4° Selon vous, comment les entreprises doivent elles s’adapter pour fidéliser leurs salariés ?
L’étudiant en apprentissage est par définition motivé et travailleur, flexible et assidu. Par son contact humain et la nature de son travail en relation directe avec le client, il développe des soft skills très prisées dans l’ensemble des secteurs de l’économie, l’immobilier ou la distribution par exemple. Une situation à son avantage qui lui offre une plus grande latitude dans ses choix de gestion et d’évolution de carrière.

C’est pourquoi, la gestion des RH est primordiale. Et les groupes hôteliers sont de plus en plus nombreux à opter pour un management agile, qui s’adapte aux attentes et au mode de vie de leur personnel, ainsi qu’à leur planning personnel et familial.
De plus, nous observons dans les groupes d’envergure, la mise en œuvre d’une meilleure synergie RH en interne, permettant, par exemple à un manager, une mobilité géographique au sein du groupe dans sa région, son pays, voire à l’international, pour se former et bénéficier d’une autre expérience.

5° La Covid-19 a-t-elle résolument transformé le marché de l’emploi dans l’hôtellerie/restauration ?
« Les crises sont l’accélérateur de l’histoire », et dans notre secteur CHR, un « accélérateur de turnover ». La crise « Covid-19 », avec la chute brutale et totale de l’activité, le manque persistant d’activité et de visibilité ayant souvent entrainé la fermeture des établissements « de fait » (non administrativement), les salariés, forts de leurs compétences douces recherchées (serviabilité, empathie, adaptabilité, polyvalence, sachant travailler le soir et le week-end avec le sourire…) sont partis dans d’autres secteurs ou ont déménagé. De nouvelles orientations professionnelles motivées par de profondes réflexions sur eux même, la répartition vie professionnelle/vie personnelle, l’ancrage géographique et les désirs de lieux de vie adaptés.

On peut constater des similitudes « post Covid » dans de nombreux secteurs de services, notamment la santé ou le service à la personne. Dans notre secteur toutefois cela n’a fait qu’aggraver le phénomène récurrent de pénurie de personnel en général, à tous niveaux, sur tout le territoire. C’est un leurre de penser qu’avant, tout allait bien.
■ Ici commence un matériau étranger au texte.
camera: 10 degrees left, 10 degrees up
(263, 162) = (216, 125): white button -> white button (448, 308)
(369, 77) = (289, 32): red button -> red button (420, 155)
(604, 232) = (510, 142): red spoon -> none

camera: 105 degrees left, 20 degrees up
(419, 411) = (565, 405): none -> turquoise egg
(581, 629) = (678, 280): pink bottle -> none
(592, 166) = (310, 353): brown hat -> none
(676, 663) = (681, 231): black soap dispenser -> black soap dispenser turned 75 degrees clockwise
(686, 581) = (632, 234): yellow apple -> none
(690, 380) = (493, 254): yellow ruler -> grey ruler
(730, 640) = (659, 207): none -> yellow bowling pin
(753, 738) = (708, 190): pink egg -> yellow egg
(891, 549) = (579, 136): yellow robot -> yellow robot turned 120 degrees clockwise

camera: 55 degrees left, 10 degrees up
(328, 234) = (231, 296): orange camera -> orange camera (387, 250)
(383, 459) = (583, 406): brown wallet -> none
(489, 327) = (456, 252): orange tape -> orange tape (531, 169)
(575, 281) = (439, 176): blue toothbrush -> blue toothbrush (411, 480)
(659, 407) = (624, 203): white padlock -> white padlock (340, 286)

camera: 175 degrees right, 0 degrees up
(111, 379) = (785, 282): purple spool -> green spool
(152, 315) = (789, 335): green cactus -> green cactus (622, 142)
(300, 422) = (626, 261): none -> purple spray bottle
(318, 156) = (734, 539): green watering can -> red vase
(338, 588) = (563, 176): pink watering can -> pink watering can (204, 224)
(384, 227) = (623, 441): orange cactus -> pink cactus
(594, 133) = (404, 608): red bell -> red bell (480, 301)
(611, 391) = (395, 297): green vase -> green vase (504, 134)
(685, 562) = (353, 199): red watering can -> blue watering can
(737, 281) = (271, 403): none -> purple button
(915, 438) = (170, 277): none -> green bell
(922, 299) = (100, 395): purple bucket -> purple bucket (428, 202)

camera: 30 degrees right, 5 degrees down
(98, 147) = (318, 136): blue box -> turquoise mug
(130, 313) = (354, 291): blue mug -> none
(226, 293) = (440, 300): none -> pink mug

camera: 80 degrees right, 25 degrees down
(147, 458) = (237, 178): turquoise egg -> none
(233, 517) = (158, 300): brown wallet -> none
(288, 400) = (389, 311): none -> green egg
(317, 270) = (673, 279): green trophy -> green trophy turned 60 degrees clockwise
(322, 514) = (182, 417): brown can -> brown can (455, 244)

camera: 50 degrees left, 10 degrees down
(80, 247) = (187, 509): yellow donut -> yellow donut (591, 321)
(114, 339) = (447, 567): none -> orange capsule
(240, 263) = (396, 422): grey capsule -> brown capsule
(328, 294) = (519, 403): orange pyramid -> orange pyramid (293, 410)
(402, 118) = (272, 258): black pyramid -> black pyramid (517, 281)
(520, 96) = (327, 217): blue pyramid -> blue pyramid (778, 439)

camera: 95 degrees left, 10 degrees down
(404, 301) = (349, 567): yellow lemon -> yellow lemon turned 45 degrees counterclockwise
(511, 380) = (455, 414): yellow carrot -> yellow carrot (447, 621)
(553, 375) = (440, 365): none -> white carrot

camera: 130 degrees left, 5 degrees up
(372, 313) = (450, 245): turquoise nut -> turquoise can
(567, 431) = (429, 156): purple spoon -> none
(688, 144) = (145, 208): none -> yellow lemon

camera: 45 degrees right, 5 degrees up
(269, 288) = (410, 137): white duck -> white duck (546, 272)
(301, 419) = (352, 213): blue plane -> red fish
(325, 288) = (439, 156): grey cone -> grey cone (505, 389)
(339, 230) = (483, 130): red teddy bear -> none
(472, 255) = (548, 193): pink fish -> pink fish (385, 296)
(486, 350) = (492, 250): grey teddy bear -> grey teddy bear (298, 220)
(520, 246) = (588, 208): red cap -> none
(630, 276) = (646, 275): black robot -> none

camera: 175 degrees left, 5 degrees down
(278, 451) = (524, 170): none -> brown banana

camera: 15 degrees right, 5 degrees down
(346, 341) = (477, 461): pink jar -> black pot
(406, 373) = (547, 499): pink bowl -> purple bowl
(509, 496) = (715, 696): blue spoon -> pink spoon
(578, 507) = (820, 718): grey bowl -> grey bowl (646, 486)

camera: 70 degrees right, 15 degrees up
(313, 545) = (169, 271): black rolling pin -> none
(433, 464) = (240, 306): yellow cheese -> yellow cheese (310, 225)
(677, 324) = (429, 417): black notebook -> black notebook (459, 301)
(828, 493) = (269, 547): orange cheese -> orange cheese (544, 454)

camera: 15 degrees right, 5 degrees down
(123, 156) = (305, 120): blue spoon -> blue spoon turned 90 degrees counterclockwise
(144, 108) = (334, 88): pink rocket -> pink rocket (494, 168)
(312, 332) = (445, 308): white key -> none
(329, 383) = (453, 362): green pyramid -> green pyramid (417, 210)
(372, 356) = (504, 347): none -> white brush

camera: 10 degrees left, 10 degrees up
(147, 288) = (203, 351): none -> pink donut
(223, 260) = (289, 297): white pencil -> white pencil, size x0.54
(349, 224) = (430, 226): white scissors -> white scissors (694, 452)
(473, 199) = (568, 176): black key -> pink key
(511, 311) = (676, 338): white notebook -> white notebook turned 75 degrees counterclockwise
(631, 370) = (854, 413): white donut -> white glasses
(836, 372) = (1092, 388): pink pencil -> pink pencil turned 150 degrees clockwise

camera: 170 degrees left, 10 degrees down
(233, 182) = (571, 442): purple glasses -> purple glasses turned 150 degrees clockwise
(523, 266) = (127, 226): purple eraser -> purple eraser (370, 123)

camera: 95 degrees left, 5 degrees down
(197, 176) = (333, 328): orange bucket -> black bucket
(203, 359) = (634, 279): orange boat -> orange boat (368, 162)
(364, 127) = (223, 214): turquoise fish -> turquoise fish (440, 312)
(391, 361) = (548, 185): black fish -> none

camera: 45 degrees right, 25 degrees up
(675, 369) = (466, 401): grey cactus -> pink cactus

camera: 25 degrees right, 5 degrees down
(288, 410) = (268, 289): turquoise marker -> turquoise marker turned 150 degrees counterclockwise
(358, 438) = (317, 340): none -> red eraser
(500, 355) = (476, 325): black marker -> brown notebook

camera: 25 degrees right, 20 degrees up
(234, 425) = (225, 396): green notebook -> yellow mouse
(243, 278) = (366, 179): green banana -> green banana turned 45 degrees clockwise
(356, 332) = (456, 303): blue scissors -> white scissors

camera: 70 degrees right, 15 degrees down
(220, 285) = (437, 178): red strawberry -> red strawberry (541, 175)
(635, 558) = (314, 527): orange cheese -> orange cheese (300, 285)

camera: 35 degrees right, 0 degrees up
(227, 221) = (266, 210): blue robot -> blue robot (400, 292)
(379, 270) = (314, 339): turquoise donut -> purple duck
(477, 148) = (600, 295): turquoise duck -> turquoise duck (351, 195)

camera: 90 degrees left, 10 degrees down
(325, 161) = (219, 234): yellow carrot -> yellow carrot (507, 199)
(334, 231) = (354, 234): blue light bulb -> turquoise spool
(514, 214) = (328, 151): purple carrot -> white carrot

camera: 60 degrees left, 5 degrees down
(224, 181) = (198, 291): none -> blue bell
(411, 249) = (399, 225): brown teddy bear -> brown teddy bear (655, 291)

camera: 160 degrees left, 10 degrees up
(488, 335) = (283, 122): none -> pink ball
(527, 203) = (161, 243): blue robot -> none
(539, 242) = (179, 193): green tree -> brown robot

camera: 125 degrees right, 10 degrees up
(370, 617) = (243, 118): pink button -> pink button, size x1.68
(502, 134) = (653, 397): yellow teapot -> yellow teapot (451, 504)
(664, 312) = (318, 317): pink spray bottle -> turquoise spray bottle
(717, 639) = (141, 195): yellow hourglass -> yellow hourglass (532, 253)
Certes, avant, il y avait le flot des étudiants étrangers (environ 350 000) qui pouvait constituer un bataillon d’employés aux postes clés de l’accueil et du service. Nous les retrouvons peu à peu, ce qui pourrait permettre de faire évoluer ceux actuellement à ces postes et retrouver un niveau de pénurie « d’avant crise ».

Restera à (re)mettre en place le chantier, de reconnaissance et d’attractivité des métiers.

« En cela la formation en alternance, l’apprentissage à tous les postes est une aide considérable, une marche indispensable à l’évolution de la compétence, la connaissance et l’attractivité de nos très beaux métiers, si riches, passionnants et épanouissants »

 

Données AJ Conseil :
Pour 6009 candidats enregistrés dans la base du cabinet de recrutement pour les fonctions de Chef exécutif, Chef de cuisine, Second de cuisine, 3882 sont titulaires d’un CAP soit 64.6 % des postulants.